As cristas (que aparentemente ainda estavam começando a se tornar ósseas) foram achadas em todos os bichos, mas Rodrigues considera que esse não foi o dado mais importante. Além dos turbinais, a razão entre a ponta do focinho e o resto do osso nasal é um indicativo importante da endotermia de um bicho. É só com um bom espaço na cavidade nasal que os turbinais funcionam.

Ora, ao comparar estatisticamente os dados dos cinodontes com os dos mamíferos modernos, os pesquisadores gaúchos descobriram que a razão entre a ponta e o resto do focinho entre os fósseis e os animais modernos era igual. "O que a gente pôde comprovar é que desde o início eles seguem um padrão bem mamaliano", conta Rodrigues.
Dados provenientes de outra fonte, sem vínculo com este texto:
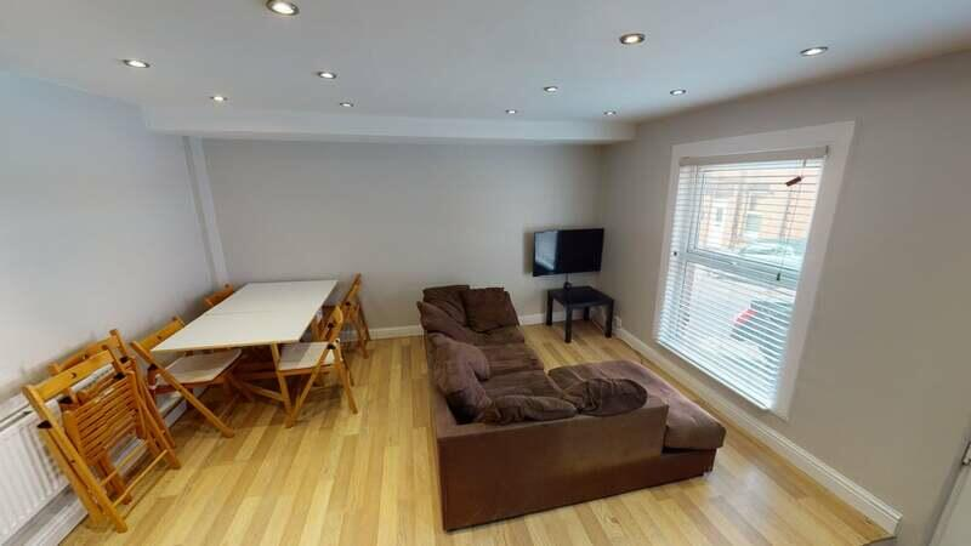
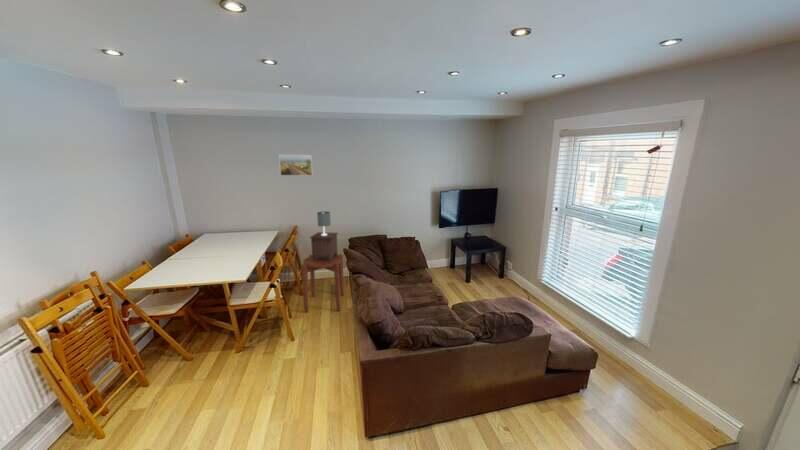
+ table lamp [309,210,339,262]
+ side table [300,253,345,313]
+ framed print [278,154,314,177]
Isso pode significar que a capacidade de manter o calor corporal apareceu relativamente cedo e rápido na linhagem dos cinodontes. Os dados também sugerem que algumas das hipóteses para explicar o traço provavelmente não valem: a postura mais ereta dos membros, por exemplo, parece não ter nada a ver com a história, já que cinodontes de andar "espalhado", como o de um crocodilo, também seriam endotérmicos.

Outros pesquisadores chegaram a ligar a endotermia à diminuição de tamanho que se vê nos cinodontes --bichos muito pequenos perdem calor muito rápido e, portanto, seria interessante criar mecanismos para retê-lo. Mas o grandalhão Exaeretodon parece ser tão endotérmico quanto seus primos nanicos.